[[ Supplied records open ]]

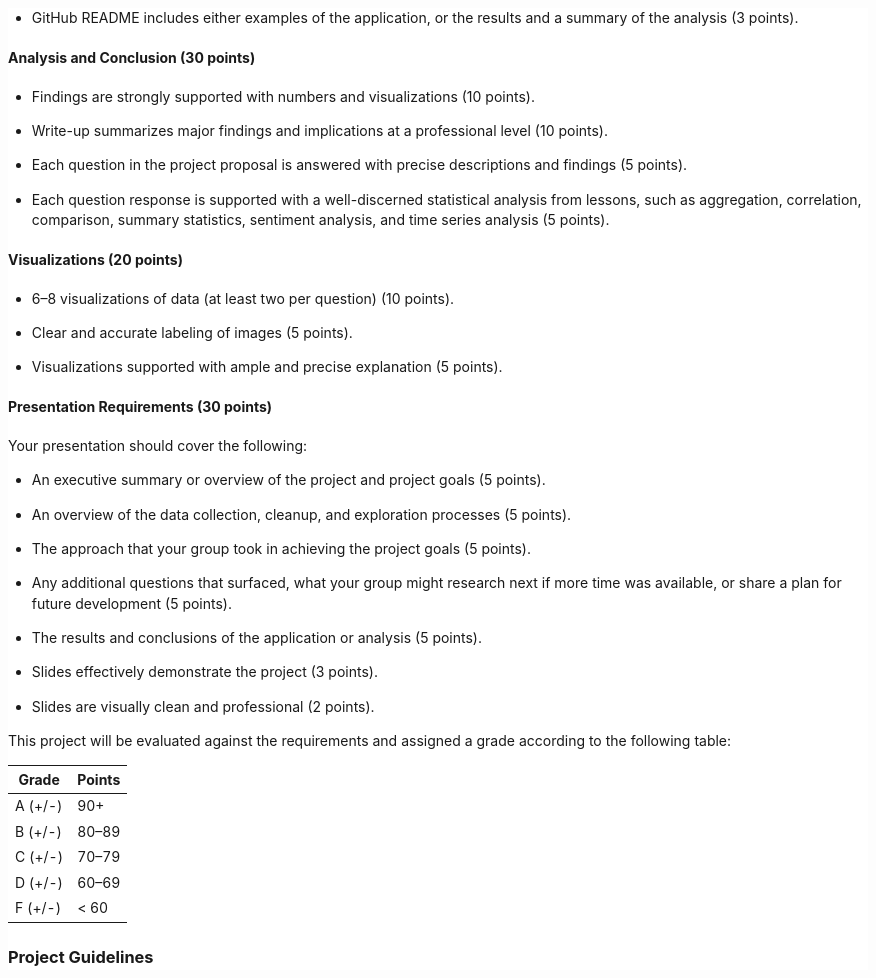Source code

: * GitHub README includes either examples of the application, or the results and a summary of the analysis (3 points).

#### Analysis and Conclusion (30 points)

* Findings are strongly supported with numbers and visualizations (10 points).

* Write-up summarizes major findings and implications at a professional level (10 points).

* Each question in the project proposal is answered with precise descriptions and findings (5 points).

* Each question response is supported with a well-discerned statistical analysis from lessons, such as  aggregation, correlation, comparison, summary statistics, sentiment analysis, and time series analysis (5 points).

#### Visualizations (20 points)

* 6–8 visualizations of data (at least two per question) (10 points).

* Clear and accurate labeling of images (5 points).

* Visualizations supported with ample and precise explanation (5 points).

#### Presentation Requirements (30 points)

Your presentation should cover the following:

* An executive summary or overview of the project and project goals (5 points).

* An overview of the data collection, cleanup, and exploration processes (5 points).

* The approach that your group took in achieving the project goals (5 points).

* Any additional questions that surfaced, what your group might research next if more time was available, or share a plan for future development (5 points).

* The results and conclusions of the application or analysis (5 points).

* Slides effectively demonstrate the project (3 points).

* Slides are visually clean and professional (2 points).

This project will be evaluated against the requirements and assigned a grade according to the following table:

| Grade | Points |
| --- | --- |
| A (+/-) | 90+ |
| B (+/-) | 80&ndash;89 |
| C (+/-) | 70&ndash;79 |
| D (+/-) | 60&ndash;69 |
| F (+/-) | < 60 |

### Project Guidelines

[[ Supplied records closed ]]

**Directive**
Please transcribe every entry exactly as written, leaving the pictures out.

**Answer to this problem**
Source code

: * GitHub README includes either examples of the application, or the results and a summary of the analysis (3 points).

#### Analysis and Conclusion (30 points)

* Findings are strongly supported with numbers and visualizations (10 points).

* Write-up summarizes major findings and implications at a professional level (10 points).

* Each question in the project proposal is answered with precise descriptions and findings (5 points).

* Each question response is supported with a well-discerned statistical analysis from lessons, such as  aggregation, correlation, comparison, summary statistics, sentiment analysis, and time series analysis (5 points).

#### Visualizations (20 points)

* 6–8 visualizations of data (at least two per question) (10 points).

* Clear and accurate labeling of images (5 points).

* Visualizations supported with ample and precise explanation (5 points).

#### Presentation Requirements (30 points)

Your presentation should cover the following:

* An executive summary or overview of the project and project goals (5 points).

* An overview of the data collection, cleanup, and exploration processes (5 points).

* The approach that your group took in achieving the project goals (5 points).

* Any additional questions that surfaced, what your group might research next if more time was available, or share a plan for future development (5 points).

* The results and conclusions of the application or analysis (5 points).

* Slides effectively demonstrate the project (3 points).

* Slides are visually clean and professional (2 points).

This project will be evaluated against the requirements and assigned a grade according to the following table:

| Grade | Points |
| --- | --- |
| A (+/-) | 90+ |
| B (+/-) | 80&ndash;89 |
| C (+/-) | 70&ndash;79 |
| D (+/-) | 60&ndash;69 |
| F (+/-) | < 60 |

### Project Guidelines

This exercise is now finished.